### Task
The records that follow are to be transcribed exactly.

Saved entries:
···
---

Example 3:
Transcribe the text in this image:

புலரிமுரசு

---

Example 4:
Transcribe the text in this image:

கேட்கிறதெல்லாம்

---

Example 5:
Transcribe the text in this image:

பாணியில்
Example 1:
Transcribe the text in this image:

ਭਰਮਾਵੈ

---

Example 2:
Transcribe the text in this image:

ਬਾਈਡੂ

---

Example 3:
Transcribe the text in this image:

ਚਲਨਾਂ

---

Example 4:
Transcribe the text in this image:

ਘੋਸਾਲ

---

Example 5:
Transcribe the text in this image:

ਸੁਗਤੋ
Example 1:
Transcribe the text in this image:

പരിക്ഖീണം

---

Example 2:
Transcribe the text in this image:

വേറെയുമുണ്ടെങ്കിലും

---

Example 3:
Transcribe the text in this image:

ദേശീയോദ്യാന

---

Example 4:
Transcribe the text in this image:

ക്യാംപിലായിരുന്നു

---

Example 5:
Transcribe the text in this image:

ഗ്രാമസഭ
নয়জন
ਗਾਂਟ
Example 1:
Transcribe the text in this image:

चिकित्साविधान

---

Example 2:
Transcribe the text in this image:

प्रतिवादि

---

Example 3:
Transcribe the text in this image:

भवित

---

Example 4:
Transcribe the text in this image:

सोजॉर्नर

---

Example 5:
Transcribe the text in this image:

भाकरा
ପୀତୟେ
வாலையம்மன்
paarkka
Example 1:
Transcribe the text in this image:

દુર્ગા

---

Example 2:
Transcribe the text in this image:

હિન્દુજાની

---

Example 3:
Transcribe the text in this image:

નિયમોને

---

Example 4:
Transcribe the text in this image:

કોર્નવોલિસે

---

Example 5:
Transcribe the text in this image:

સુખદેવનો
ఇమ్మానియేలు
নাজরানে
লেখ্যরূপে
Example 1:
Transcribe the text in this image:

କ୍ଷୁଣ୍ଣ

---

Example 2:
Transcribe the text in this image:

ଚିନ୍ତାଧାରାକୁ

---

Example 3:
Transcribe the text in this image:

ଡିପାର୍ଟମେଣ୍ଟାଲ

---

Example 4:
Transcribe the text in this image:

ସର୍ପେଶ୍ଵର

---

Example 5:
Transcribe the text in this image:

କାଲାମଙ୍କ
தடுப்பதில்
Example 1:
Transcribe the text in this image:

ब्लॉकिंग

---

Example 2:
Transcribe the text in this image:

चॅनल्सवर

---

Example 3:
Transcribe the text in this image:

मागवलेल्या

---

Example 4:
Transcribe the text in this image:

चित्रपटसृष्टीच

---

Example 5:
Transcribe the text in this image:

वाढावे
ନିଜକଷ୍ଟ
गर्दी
···
### Task response
---

Example 3:
Transcribe the text in this image:

புலரிமுரசு

---

Example 4:
Transcribe the text in this image:

கேட்கிறதெல்லாம்

---

Example 5:
Transcribe the text in this image:

பாணியில்
Example 1:
Transcribe the text in this image:

ਭਰਮਾਵੈ

---

Example 2:
Transcribe the text in this image:

ਬਾਈਡੂ

---

Example 3:
Transcribe the text in this image:

ਚਲਨਾਂ

---

Example 4:
Transcribe the text in this image:

ਘੋਸਾਲ

---

Example 5:
Transcribe the text in this image:

ਸੁਗਤੋ
Example 1:
Transcribe the text in this image:

പരിക്ഖീണം

---

Example 2:
Transcribe the text in this image:

വേറെയുമുണ്ടെങ്കിലും

---

Example 3:
Transcribe the text in this image:

ദേശീയോദ്യാന

---

Example 4:
Transcribe the text in this image:

ക്യാംപിലായിരുന്നു

---

Example 5:
Transcribe the text in this image:

ഗ്രാമസഭ
নয়জন
ਗਾਂਟ
Example 1:
Transcribe the text in this image:

चिकित्साविधान

---

Example 2:
Transcribe the text in this image:

प्रतिवादि

---

Example 3:
Transcribe the text in this image:

भवित

---

Example 4:
Transcribe the text in this image:

सोजॉर्नर

---

Example 5:
Transcribe the text in this image:

भाकरा
ପୀତୟେ
வாலையம்மன்
paarkka
Example 1:
Transcribe the text in this image:

દુર્ગા

---

Example 2:
Transcribe the text in this image:

હિન્દુજાની

---

Example 3:
Transcribe the text in this image:

નિયમોને

---

Example 4:
Transcribe the text in this image:

કોર્નવોલિસે

---

Example 5:
Transcribe the text in this image:

સુખદેવનો
ఇమ్మానియేలు
নাজরানে
লেখ্যরূপে
Example 1:
Transcribe the text in this image:

କ୍ଷୁଣ୍ଣ

---

Example 2:
Transcribe the text in this image:

ଚିନ୍ତାଧାରାକୁ

---

Example 3:
Transcribe the text in this image:

ଡିପାର୍ଟମେଣ୍ଟାଲ

---

Example 4:
Transcribe the text in this image:

ସର୍ପେଶ୍ଵର

---

Example 5:
Transcribe the text in this image:

କାଲାମଙ୍କ
தடுப்பதில்
Example 1:
Transcribe the text in this image:

ब्लॉकिंग

---

Example 2:
Transcribe the text in this image:

चॅनल्सवर

---

Example 3:
Transcribe the text in this image:

मागवलेल्या

---

Example 4:
Transcribe the text in this image:

चित्रपटसृष्टीच

---

Example 5:
Transcribe the text in this image:

वाढावे
ନିଜକଷ୍ଟ
गर्दी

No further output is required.